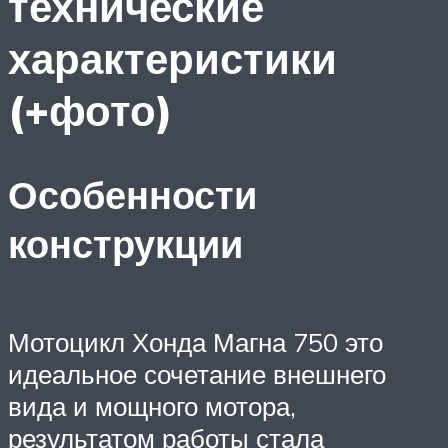
технические
характеристики
(+фото)
Особенности
конструкции
Мотоцикл Хонда Магна 750 это
идеальное сочетание внешнего
вида и мощного мотора,
результатом работы стала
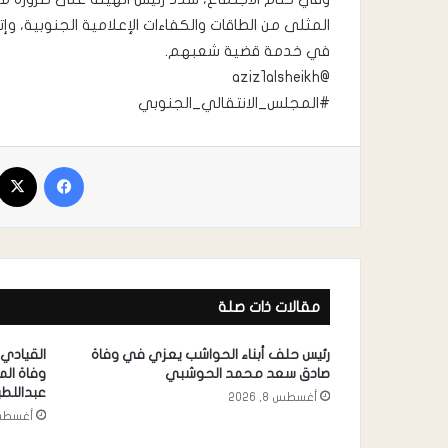
المثلى من الطاقات والكفاءات الإعلامية الجنوبية، وإتا
في خدمة قضية شعبهم.
@aziz1alsheikh
#المجلس_الانتقالي_الجنوبي
مقالات ذات صلة
رئيس حلف أبناء الحواشب يعزي في وفاة
القيادي
صادق سعد محمد الحوشبي
وفاة ال
عبداللط
أغسطس 8, 2026
أغسطس 8, 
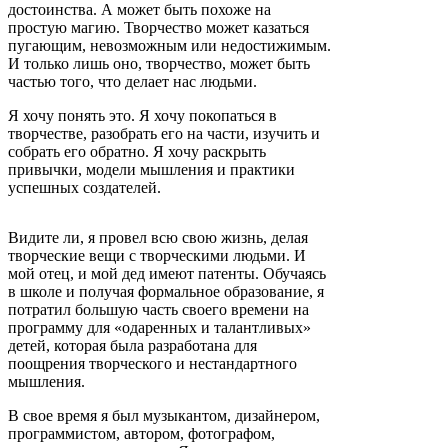
достоинства. А может быть похоже на
простую магию. Творчество может казаться
пугающим, невозможным или недостижимым.
И только лишь оно, творчество, может быть
частью того, что делает нас людьми.
Я хочу понять это. Я хочу покопаться в
творчестве, разобрать его на части, изучить и
собрать его обратно. Я хочу раскрыть
привычки, модели мышления и практики
успешных создателей.
Видите ли, я провел всю свою жизнь, делая
творческие вещи с творческими людьми. И
мой отец, и мой дед имеют патенты. Обучаясь
в школе и получая формальное образование, я
потратил большую часть своего времени на
программу для «одаренных и талантливых»
детей, которая была разработана для
поощрения творческого и нестандартного
мышления.
В свое время я был музыкантом, дизайнером,
программистом, автором, фотографом,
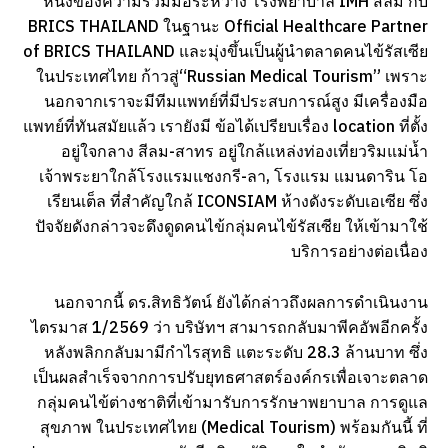
หนึ่งของความร่วมมือระหว่าง โรงพยาบาล IMH สีลม กับ
BRICS THAILAND ในฐานะ Official Healthcare Partner
of BRICS THAILAND และมุ่งขึ้นเป็นผู้นำตลาดคนไข้รัสเซีย
ในประเทศไทย ก้าวสู่“Russian Medical Tourism” เพราะ
นอกจากเราจะมีทีมแพทย์ที่มีประสบการณ์สูง มีเครื่องมือ
แพทย์ที่ทันสมัยแล้ว เรายังมี ข้อได้เปรียบเรื่อง location ที่ตั้ง
อยู่ใจกลาง สีลม-สาทร อยู่ใกล้แหล่งท่องเที่ยวริมแม่น้ำ
เจ้าพระยาใกล้โรงแรมแชงกรี-ลา, โรงแรม แมนดาริน โอ
เรียนเต็ล ที่สำคัญใกล้ ICONSIAM ห้างดังระดับเอเซีย ซึ่ง
ปัจจัยดังกล่าวจะดึงดูดคนไข้กลุ่มคนไข้รัสเซีย ให้เข้ามาใช้
บริการอย่างต่อเนื่อง
นอกจากนี้ ดร.สิทธิวัตน์ ยังได้กล่าวถึงผลการดำเนินงาน
ไตรมาส 1/2569 ว่า บริษัทฯ สามารถกลับมาพีคอัพอีกครั้ง
หลังพลิกกลับมามีกำไรสุทธิ แตะระดับ 28.3 ล้านบาท ซึ่ง
เป็นผลสำเร็จจากการปรับยุทธศาสตร์องค์กรเพื่อเจาะตลาด
กลุ่มคนไข้ต่างชาติที่เข้ามารับการรักษาพยาบาล การดูแล
สุขภาพ ในประเทศไทย (Medical Tourism) พร้อมกันนี้ ที่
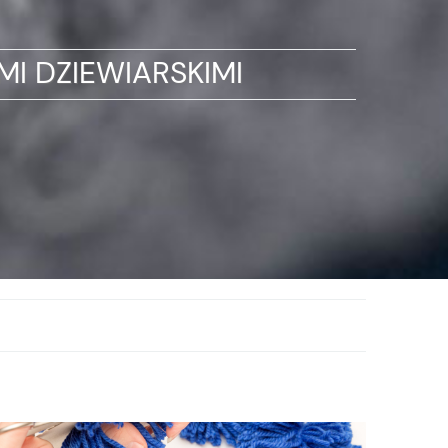
I DZIEWIARSKIMI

* **JOB ITEM**
The word "มคนไข" appears in some lines of the data. Copy every one of those lines.

* **SOLUTION TO THE EXERCISE**
ปัจจัยดังกล่าวจะดึงดูดคนไข้กลุ่มคนไข้รัสเซีย ให้เข้ามาใช้
กลุ่มคนไข้ต่างชาติที่เข้ามารับการรักษาพยาบาล การดูแล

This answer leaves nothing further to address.